Proprio in quegli anni, il numero di giocatori provenienti da campionati europei ingaggiati da franchigie NBA cresce esponenzialmente, ed è plausibile immaginare che le batoste di Indianapolis e Atene abbiano rivelato agli statunitensi la qualità diffusa del basket d’oltreoceano. Dopo l’oro di Atene, comprensibilmente, gli argentini sono merce pregiata.
A parte le brevi comparsate di Pepe Sanchez e Ruben Wolkowyski, il solo Manu Ginobili aveva già solcato l’oceano, conquistando il suo primo titolo con i San Antonio Spurs nel 2003. All’indomani della vittoria olimpica, anche Carlos Delfino e Andrès Nocioni trovano spazio, rispettivamente a Detroit e a Chicago, inaugurando esperienze durature e di buon livello (oltre 500 partite disputate per entrambi). L’anno successivo si aggiunge Fabricio Oberto, che vincerà il titolo 2007 insieme a Ginobili nelle fila degli Spurs.

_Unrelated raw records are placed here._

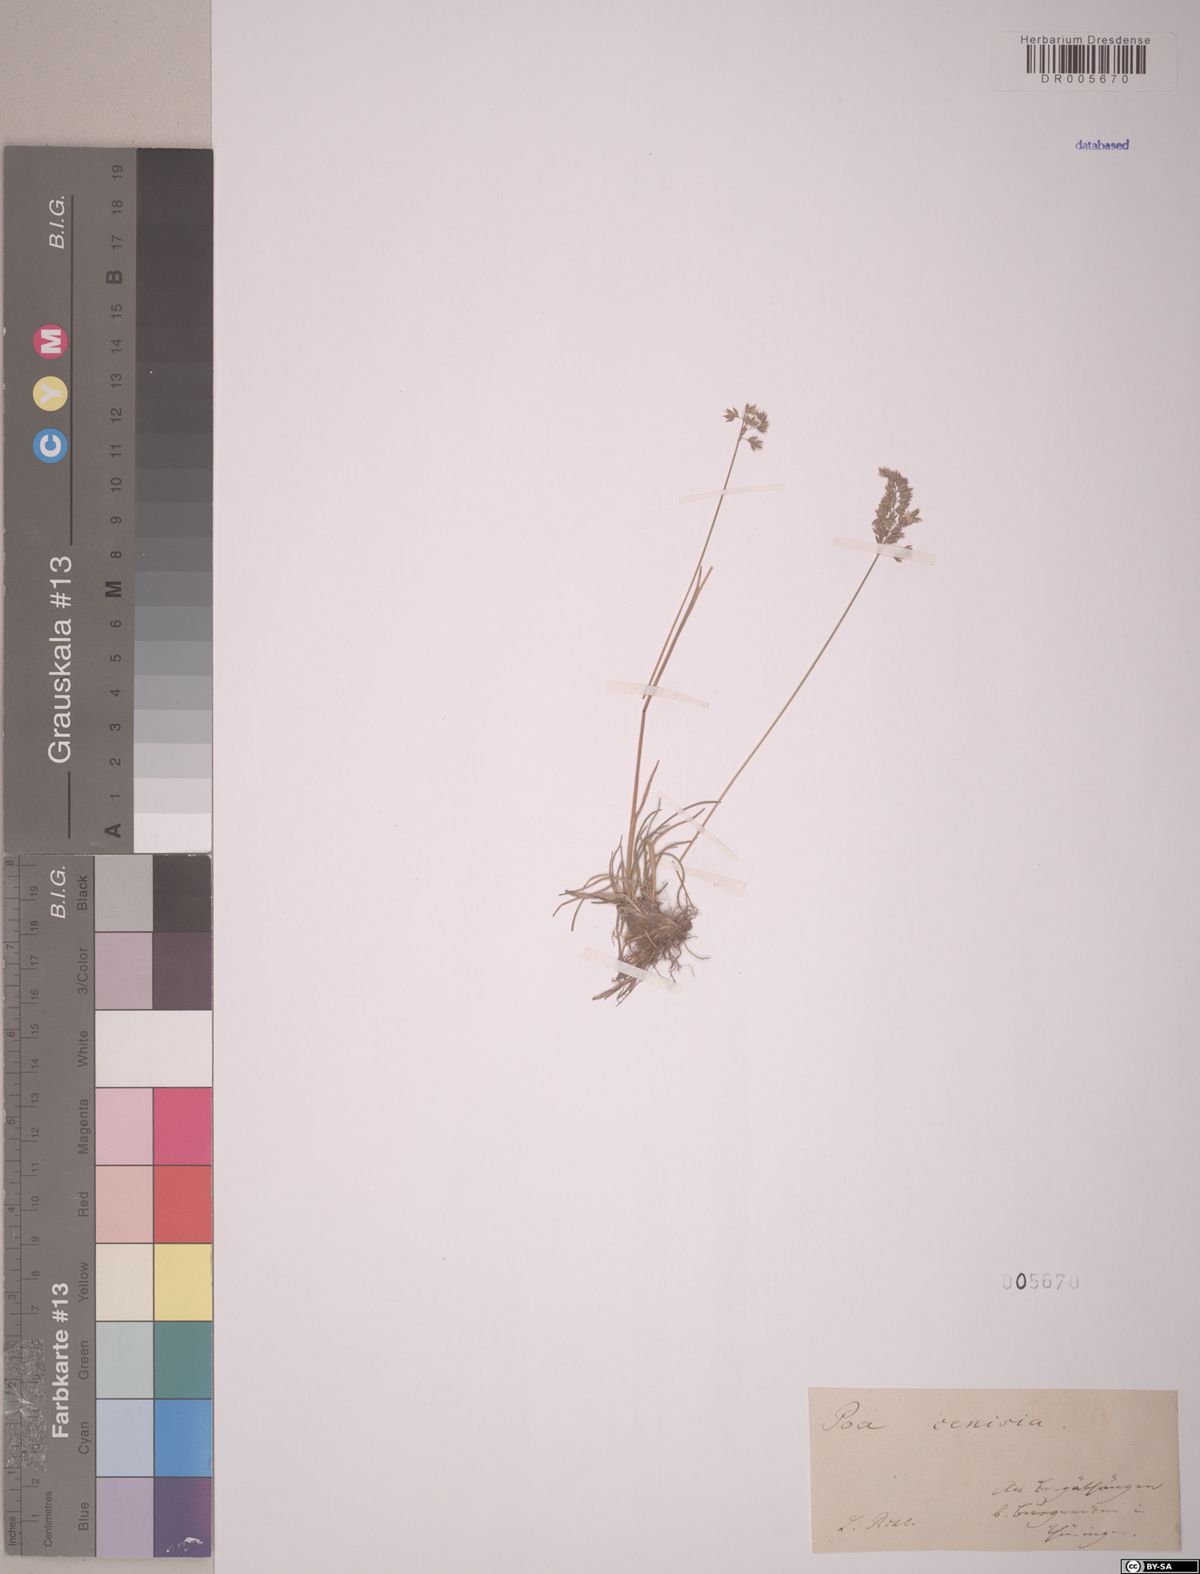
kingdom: Plantae
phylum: Tracheophyta
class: Liliopsida
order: Poales
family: Poaceae
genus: Poa
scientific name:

E’ il turno poi di Walter Herrmann – tre stagioni a partire dal 2006 – e di Luis Scola, ormai alla decima stagione di un’ottima carriera iniziata a Houston (chiudendo la stagione 2011 a 18 punti di media).

Nel complesso, tra Europa, Sudamerica e Stati Uniti, i giocatori citati (insieme a Pablo Prigioni che si aggregherà nel 2006) hanno vinto: 5 titoli NBA, 4 Eurolega, 1 Eurocup, 2 Coppe Intercontinentali, 11 campionati nazionali, 11 coppe nazionali –  e tralasciamo le competizioni minori.

Qualora le parabole di successo di ognuno dei componenti della generación dorada non fossero sufficienti, i risultati ottenuti dalla nazionale argentina negli anni seguenti testimoniano che quello di Atene non fu un exploit, ma consistent greatness, per dirla all’americana. L’albiceleste arriva quarta ai mondiali del 2006, perdendo di un punto la semifinale contro la Spagna vincitrice, per poi presentarsi da detentrice del titolo alle Olimpiadi di Pechino 2008, alla cui cerimonia di apertura Manu Ginobili sfila da portabandiera.

Argentina's Olympic team follow their national flag-bearer Emanuel Ginobili during the opening ceremony of the Beijing 2008 Olympic Games at the National Stadium
Prima portabandiera poi infortunato (Pechino ’08)

Il cammino verso la riconferma tuttavia si arresta in semifinale contro il Redeem Team, la nazionale statunitense finalmente composta da tutti i migliori giocatori NBA dell’epoca (da Kobe Bryant a Lebron James – l’unico reduce della spedizione di Atene, insieme a Anthony e Wade), chiamata a sanare l’onta di sei anni di delusioni internazionali. Dopo sei minuti di gioco, Ginobili è costretto ad abbandonare il campo per un infortunio alla caviglia, ed il punteggio a fine quarto (31 a 10 per gli USA) diviene un macigno insormontabile. Pur priva del proprio leader, la selección si consola assicurandosi il bronzo con la vittoria per 87 a 75 sulla Lituania, mentre il Redeem Team porterà a termine il suo compito dopo una spettacolare e combattuta finale contro la Spagna, piegata di soli undici punti.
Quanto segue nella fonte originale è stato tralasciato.